*** TEXT BLOCK ***
Best of The Gazette, Oct. 1, 2013: Confusing bypass, missing beer and ‘incredible' stained glass find
The Gazette publishes a lot of news in a week. Combine that with all the distractions a weekend brings, and that means there's a good chance you might have missed some important stories. Here's a summary of some of The Gazette's best content from the last week or so:
Cases show importance of competency evaluations
A number of high-profile cases in recent months have placed a spotlight on the mental competency evaluation system. Reporter Nico Savidge took a look at how the process works and what the designation means for people on trial. “It's not a get-out-of-jail free (card),” assistant public defender Walter Isaacson said.
Lack of signs at Milton bypass creating confusion
The Highway 26 bypass was meant to divert about 16,000 vehicles a day east of Milton, in part to remove heavy truck traffic from Milton's downtown. But what's disconcerting for business owners on the east side is that even local traffic is struggling to find its way in and out of the city from the bypass, citing a lack of signage and familiarity.
Warhawk kicker's career a study in perseverance
UW-Whitewater kicker/punter Eric Kindler started his college football career in perhaps the worst spot on any football roster—as the backup kicker. But the four-year starter has gone on to become one of the most prolific kickers in school history.
*** End of TEXT BLOCK ***
• [PROBLEMS AND TASKS]:
1. Summarize the Gazette roundup in two sentences.
2. Continue the Gazette roundup from the point where it stops.
The material that comes after the Gazette roundup has no connection to it.
*** DATASET RECORDS ***
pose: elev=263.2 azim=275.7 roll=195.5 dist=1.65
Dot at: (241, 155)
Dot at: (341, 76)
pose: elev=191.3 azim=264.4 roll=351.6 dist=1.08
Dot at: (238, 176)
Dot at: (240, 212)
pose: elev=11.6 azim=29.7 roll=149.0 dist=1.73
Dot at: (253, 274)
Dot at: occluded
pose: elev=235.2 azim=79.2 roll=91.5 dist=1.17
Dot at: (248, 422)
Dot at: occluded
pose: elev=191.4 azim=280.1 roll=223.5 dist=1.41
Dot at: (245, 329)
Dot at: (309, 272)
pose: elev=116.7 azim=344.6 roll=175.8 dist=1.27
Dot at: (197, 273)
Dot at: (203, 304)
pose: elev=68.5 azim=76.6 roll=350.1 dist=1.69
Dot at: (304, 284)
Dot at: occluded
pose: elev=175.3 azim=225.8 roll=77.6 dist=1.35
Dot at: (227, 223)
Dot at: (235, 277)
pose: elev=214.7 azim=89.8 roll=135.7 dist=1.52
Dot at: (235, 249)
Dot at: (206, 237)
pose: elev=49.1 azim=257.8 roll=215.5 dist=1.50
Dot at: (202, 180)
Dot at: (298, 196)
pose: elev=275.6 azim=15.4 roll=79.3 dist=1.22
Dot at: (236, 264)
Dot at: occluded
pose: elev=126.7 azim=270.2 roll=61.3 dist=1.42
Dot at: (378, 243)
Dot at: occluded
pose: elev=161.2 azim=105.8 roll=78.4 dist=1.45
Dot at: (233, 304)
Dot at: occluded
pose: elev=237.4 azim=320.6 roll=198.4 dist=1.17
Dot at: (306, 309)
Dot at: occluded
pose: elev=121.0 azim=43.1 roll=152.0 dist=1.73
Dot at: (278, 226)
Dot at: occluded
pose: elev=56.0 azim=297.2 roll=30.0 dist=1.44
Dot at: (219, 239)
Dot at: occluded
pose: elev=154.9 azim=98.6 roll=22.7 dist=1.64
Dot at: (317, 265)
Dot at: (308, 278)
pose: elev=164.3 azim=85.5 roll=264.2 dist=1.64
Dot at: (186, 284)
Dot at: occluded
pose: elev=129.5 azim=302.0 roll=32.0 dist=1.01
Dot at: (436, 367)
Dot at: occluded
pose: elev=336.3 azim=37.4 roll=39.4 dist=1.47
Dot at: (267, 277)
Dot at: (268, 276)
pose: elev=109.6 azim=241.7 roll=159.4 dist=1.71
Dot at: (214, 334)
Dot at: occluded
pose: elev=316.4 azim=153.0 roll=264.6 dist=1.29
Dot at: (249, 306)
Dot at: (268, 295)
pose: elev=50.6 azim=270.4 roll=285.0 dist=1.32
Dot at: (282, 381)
*** End of DATASET RECORDS ***
• [TASK-BY-TASK RESULTS]:
1. The Oct. 1, 2013 Gazette roundup recaps recent stories, including a look at how mental competency evaluations work for people on trial and a report that a lack of signs at the Highway 26 bypass east of Milton has left even local traffic struggling to find its way, to the concern of east-side business owners. It also profiles UW-Whitewater kicker/punter Eric Kindler, who started as a backup kicker and became one of the most prolific kickers in school history.

2.
Midwest Invite a hidden Janesville gem
After spending nearly seven hours attempting to wrap my mind around the Midwest Invitational, Gazette Sports Editor Eric Schmoldt came to one basic conclusion: The cross country meet is Janesville's finest sporting event that relatively no one knows about.
Our Views: Teen center deserves support from Edgerton
As residents in many Midwestern communities know, teen centers too often come and go. They're generally good ideas. They require, however, fresh infusions of money and dedicated volunteers to keep their doors open. They also need support from teens. Here's hoping cash and help keep flowing toward the Edgerton Teen Center and teens keep showing up, The Gazette Editorial Board writes.
State Views: New federal coal rules risk Wisconsin jobs
On Sept. 20, the federal Environmental Protection Agency proposed the first national limits on carbon pollution from new coal-fired power plants. The crackdown will strike at the heart of the Wisconsin economy, cost our families jobs and drive up electric bills, writes Eric Bott, the environmental policy director for Wisconsin Manufacturers & Commerce.
Where's the brew? Madison's Blair Street Brew & BBQ still needs beer
Four months after opening, Blair Street Brew & BBQ still hasn't begun the brewing end of the operation, but it has become a popular hangout almost as much for the atmosphere as the “Mad City-style” barbecue, restaurant reviewer Bill Livick writes.
Edgerton book festival gives local authors a boost
The Edgerton Sterling North Book Festival draws renowned national authors. It also draws Rock County authors who want to show off their work and earn new fans. One such writer even included a local lake in her murder mystery.
Xtra Points: A record-setting night in Oconomowoc
Oconomowoc and Wisconsin Lutheran combined to score 166 points in their matchup Friday night. As you might expect, the game set a state scoring record, and both teams had several eye-popping individual performers.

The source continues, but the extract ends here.